• **Records contained in a dataset**:
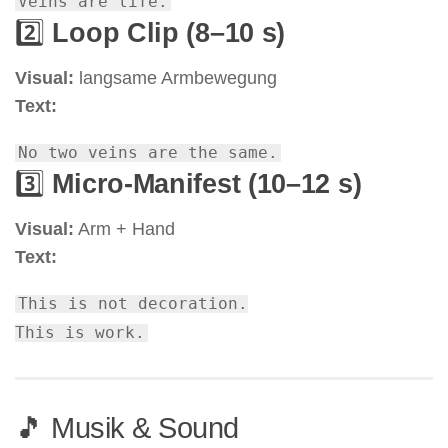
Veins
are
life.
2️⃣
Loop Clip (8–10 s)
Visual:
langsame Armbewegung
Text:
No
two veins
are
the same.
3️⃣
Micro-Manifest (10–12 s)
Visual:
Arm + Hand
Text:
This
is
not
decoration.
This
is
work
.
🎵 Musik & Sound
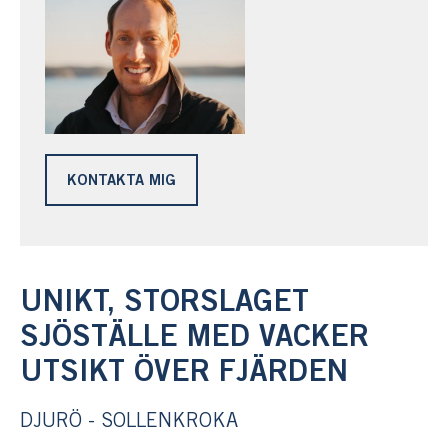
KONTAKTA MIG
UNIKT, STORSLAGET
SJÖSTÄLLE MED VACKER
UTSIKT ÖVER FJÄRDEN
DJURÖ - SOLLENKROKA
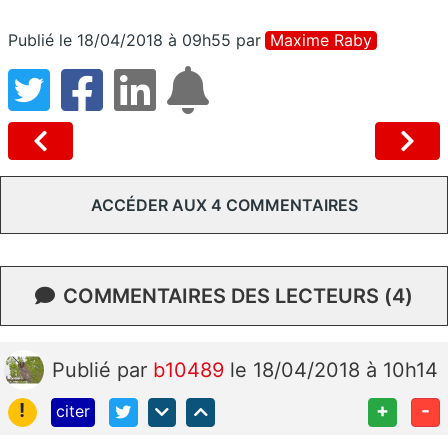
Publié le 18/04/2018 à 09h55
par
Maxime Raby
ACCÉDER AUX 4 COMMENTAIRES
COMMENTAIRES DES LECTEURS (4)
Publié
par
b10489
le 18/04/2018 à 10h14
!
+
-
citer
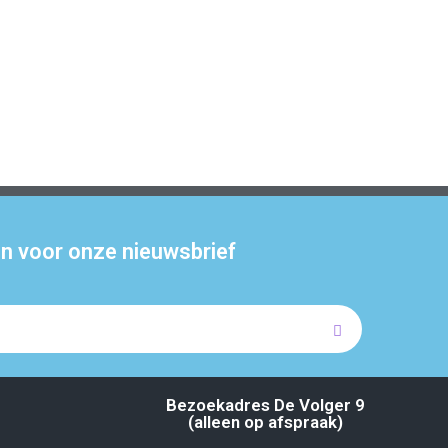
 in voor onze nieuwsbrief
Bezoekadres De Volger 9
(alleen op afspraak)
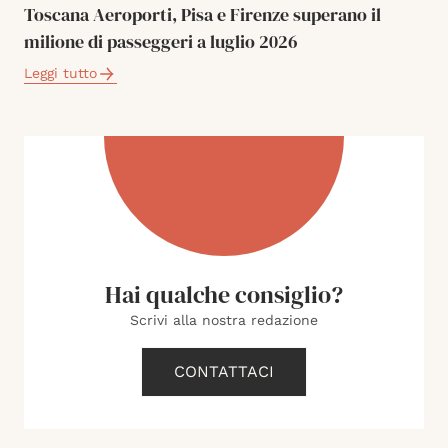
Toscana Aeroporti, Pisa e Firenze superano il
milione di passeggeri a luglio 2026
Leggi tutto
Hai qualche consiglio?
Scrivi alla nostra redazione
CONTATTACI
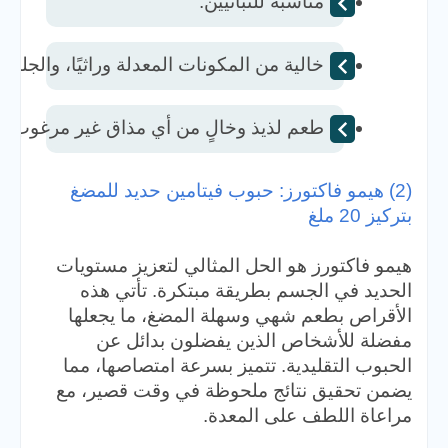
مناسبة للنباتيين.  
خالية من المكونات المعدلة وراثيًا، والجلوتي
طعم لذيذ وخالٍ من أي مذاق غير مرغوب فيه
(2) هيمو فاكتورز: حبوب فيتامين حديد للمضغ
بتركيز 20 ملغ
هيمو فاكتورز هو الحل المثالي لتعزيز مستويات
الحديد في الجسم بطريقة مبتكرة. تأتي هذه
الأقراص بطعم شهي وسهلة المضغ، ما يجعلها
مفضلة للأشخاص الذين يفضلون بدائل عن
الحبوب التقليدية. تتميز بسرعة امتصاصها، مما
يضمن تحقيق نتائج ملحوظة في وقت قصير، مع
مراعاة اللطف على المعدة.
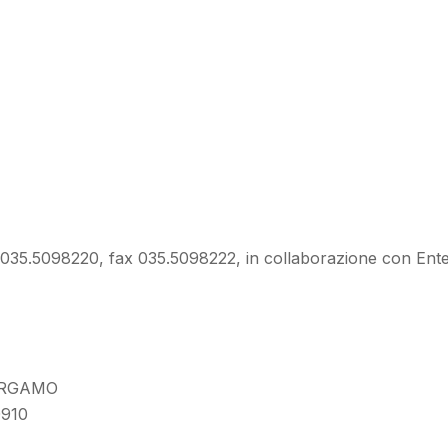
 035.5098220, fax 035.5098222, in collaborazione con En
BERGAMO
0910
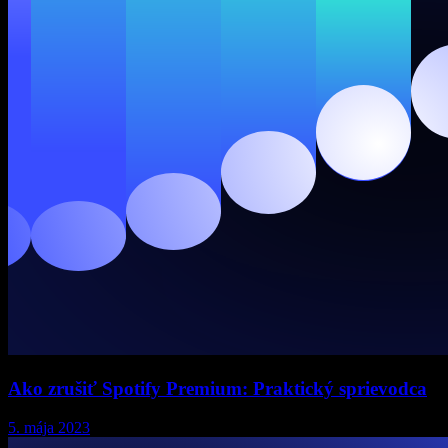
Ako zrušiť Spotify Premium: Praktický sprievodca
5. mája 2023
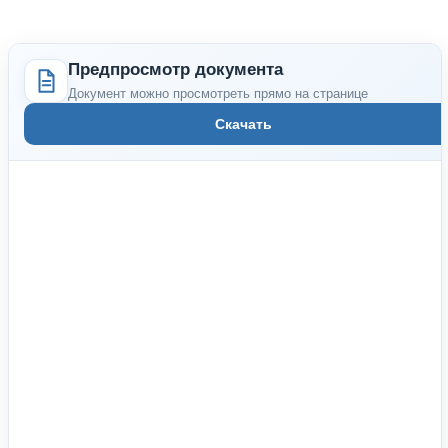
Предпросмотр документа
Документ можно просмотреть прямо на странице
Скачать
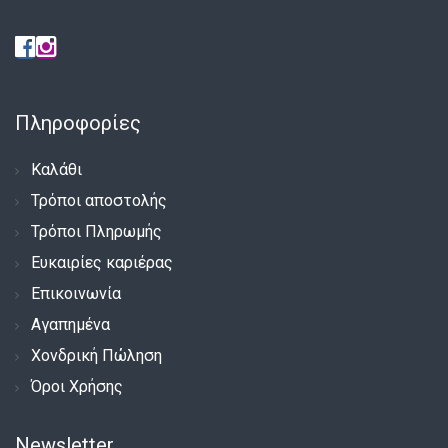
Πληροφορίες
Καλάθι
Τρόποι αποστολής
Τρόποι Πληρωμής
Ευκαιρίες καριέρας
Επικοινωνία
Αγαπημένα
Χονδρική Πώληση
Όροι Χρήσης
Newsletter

• **PROBLEM TO SOLVE**:
Output the entries above verbatim, leaving out images.

• **RESULT FOR THIS EXERCISE**:
Veins
are
life.
2️⃣
Loop Clip (8–10 s)
Visual:
langsame Armbewegung
Text:
No
two veins
are
the same.
3️⃣
Micro-Manifest (10–12 s)
Visual:
Arm + Hand
Text:
This
is
not
decoration.
This
is
work
.
🎵 Musik & Sound
KONTAKTA MIG
UNIKT, STORSLAGET
SJÖSTÄLLE MED VACKER
UTSIKT ÖVER FJÄRDEN
DJURÖ - SOLLENKROKA
Publié le 18/04/2018 à 09h55
par
Maxime Raby
ACCÉDER AUX 4 COMMENTAIRES
COMMENTAIRES DES LECTEURS (4)
Publié
par
b10489
le 18/04/2018 à 10h14
!
+
-
citer
 in voor onze nieuwsbrief
Bezoekadres De Volger 9
(alleen op afspraak)
Toscana Aeroporti, Pisa e Firenze superano il
milione di passeggeri a luglio 2026
Leggi tutto
Hai qualche consiglio?
Scrivi alla nostra redazione
CONTATTACI
مناسبة للنباتيين.  
خالية من المكونات المعدلة وراثيًا، والجلوتي
طعم لذيذ وخالٍ من أي مذاق غير مرغوب فيه
(2) هيمو فاكتورز: حبوب فيتامين حديد للمضغ
بتركيز 20 ملغ
هيمو فاكتورز هو الحل المثالي لتعزيز مستويات
الحديد في الجسم بطريقة مبتكرة. تأتي هذه
الأقراص بطعم شهي وسهلة المضغ، ما يجعلها
مفضلة للأشخاص الذين يفضلون بدائل عن
الحبوب التقليدية. تتميز بسرعة امتصاصها، مما
يضمن تحقيق نتائج ملحوظة في وقت قصير، مع
مراعاة اللطف على المعدة.
 035.5098220, fax 035.5098222, in collaborazione con En
BERGAMO
0910
Ako zrušiť Spotify Premium: Praktický sprievodca
5. mája 2023
Предпросмотр документа
Документ можно просмотреть прямо на странице
Скачать
Πληροφορίες
Καλάθι
Τρόποι αποστολής
Τρόποι Πληρωμής
Ευκαιρίες καριέρας
Επικοινωνία
Αγαπημένα
Χονδρική Πώληση
Όροι Χρήσης
Newsletter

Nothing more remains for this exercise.